--- START ---
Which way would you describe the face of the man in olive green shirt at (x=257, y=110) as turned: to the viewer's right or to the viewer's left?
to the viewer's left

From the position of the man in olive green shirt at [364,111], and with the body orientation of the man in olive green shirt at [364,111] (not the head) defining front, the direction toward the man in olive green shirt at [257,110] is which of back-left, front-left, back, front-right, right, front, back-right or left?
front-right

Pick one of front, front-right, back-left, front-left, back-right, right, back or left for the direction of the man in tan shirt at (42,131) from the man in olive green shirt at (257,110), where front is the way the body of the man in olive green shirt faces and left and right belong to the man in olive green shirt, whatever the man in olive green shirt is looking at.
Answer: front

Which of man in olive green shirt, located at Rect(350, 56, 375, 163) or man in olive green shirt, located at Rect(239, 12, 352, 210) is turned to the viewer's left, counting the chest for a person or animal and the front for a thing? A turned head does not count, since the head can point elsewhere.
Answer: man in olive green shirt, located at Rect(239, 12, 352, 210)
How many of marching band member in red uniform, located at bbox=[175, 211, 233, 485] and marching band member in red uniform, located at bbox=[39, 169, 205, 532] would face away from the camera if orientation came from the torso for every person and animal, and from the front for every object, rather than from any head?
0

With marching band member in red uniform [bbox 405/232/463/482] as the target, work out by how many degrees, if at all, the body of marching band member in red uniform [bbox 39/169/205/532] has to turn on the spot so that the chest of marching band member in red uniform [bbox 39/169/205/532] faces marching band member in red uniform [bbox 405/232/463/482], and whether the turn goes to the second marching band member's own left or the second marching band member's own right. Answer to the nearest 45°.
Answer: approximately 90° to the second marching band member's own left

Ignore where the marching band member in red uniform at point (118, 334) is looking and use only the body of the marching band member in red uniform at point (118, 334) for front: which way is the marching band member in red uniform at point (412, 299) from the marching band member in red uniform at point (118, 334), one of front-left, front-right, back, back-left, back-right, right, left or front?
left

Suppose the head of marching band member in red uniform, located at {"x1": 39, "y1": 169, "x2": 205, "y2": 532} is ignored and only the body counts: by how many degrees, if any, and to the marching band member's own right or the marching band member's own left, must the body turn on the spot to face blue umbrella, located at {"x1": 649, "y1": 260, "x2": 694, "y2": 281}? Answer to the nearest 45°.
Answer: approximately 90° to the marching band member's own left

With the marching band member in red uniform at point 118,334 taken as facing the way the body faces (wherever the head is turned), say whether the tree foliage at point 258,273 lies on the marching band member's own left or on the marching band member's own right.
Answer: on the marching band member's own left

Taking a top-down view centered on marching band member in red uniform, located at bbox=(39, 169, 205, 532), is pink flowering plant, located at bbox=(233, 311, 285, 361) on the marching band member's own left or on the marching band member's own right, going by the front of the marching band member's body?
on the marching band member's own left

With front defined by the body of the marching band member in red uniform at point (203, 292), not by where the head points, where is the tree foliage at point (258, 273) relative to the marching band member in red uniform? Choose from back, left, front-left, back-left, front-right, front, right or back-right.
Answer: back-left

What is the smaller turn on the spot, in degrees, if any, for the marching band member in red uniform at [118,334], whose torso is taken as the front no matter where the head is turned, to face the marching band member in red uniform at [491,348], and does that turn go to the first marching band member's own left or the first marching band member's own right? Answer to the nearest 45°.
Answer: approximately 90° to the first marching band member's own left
--- END ---
Could you reproduce every entry above exactly as written?

Which way would you describe the face of the man in olive green shirt at (x=257, y=110) as turned: to the viewer's right or to the viewer's left?
to the viewer's left

From the position of the man in olive green shirt at [364,111], and with the body orientation of the man in olive green shirt at [364,111] (not the head) defining front, the direction toward the man in olive green shirt at [257,110] is which of back-left, front-left, back, front-right, right, front, back-right or left?
front-right

Pick one of front, front-right, back-left, front-left, back-right, right, back or left for the direction of the man in tan shirt at (42,131) from the man in olive green shirt at (257,110), where front is the way the body of the man in olive green shirt faces and left and right belong to the man in olive green shirt, whatever the man in olive green shirt is looking at.
Answer: front

Which of man in olive green shirt, located at Rect(350, 56, 375, 163) or man in olive green shirt, located at Rect(239, 12, 352, 210) is turned to the viewer's left, counting the chest for a person or animal and the front for a thing? A turned head does not count, since the head can point elsewhere.
Answer: man in olive green shirt, located at Rect(239, 12, 352, 210)
How many of marching band member in red uniform, located at bbox=[175, 211, 233, 485] and marching band member in red uniform, located at bbox=[39, 169, 205, 532] would face away from the camera if orientation came from the torso for every person and animal, and from the front for every object, rather than from any head?
0

With marching band member in red uniform [bbox 405/232/463/482] as the target, work out by how many degrees, if at all, the body of marching band member in red uniform [bbox 39/169/205/532] has to turn on the spot so that the chest of marching band member in red uniform [bbox 39/169/205/532] faces marching band member in red uniform [bbox 405/232/463/482], and whether the turn goes to the second marching band member's own left or the second marching band member's own right. Answer to the nearest 45°.
Answer: approximately 90° to the second marching band member's own left

Ignore where the marching band member in red uniform at point (118, 334) is looking and use only the body of the marching band member in red uniform at point (118, 334) for front: which way is the marching band member in red uniform at point (412, 299) from the marching band member in red uniform at point (118, 334), one of front-left, front-right, back, back-left, back-right, right, left or front?
left

Suppose the head of marching band member in red uniform, located at {"x1": 39, "y1": 169, "x2": 205, "y2": 532} is ignored and only the body counts: by how many degrees, if any, and to the marching band member's own right or the marching band member's own left, must the body turn on the spot to face blue umbrella, located at {"x1": 649, "y1": 260, "x2": 694, "y2": 281}? Answer to the nearest 45°.
Answer: approximately 90° to the marching band member's own left

With the marching band member in red uniform at point 118,334 taken as facing the way the body faces (wherever the head is turned), say whether the tree foliage at point 258,273 lies on the marching band member's own left or on the marching band member's own right.
Answer: on the marching band member's own left

Taking a top-down view centered on marching band member in red uniform, located at bbox=(39, 169, 205, 532), is pink flowering plant, located at bbox=(233, 311, 285, 361) on the marching band member's own left or on the marching band member's own right, going by the front of the marching band member's body?
on the marching band member's own left

With front defined by the body of the marching band member in red uniform at point (203, 292), not by where the head points, where is the tree foliage at point (258, 273) relative to the marching band member in red uniform? Choose from back, left, front-left, back-left, front-right, front, right or back-right.
Answer: back-left

What is the smaller turn on the spot, in degrees, if any, for the marching band member in red uniform at [118,334], whose torso is taken as the front no matter where the head is turned, to face the marching band member in red uniform at [491,348], and does that turn go to the first marching band member's own left or the first marching band member's own right? Answer to the nearest 45°.
Answer: approximately 90° to the first marching band member's own left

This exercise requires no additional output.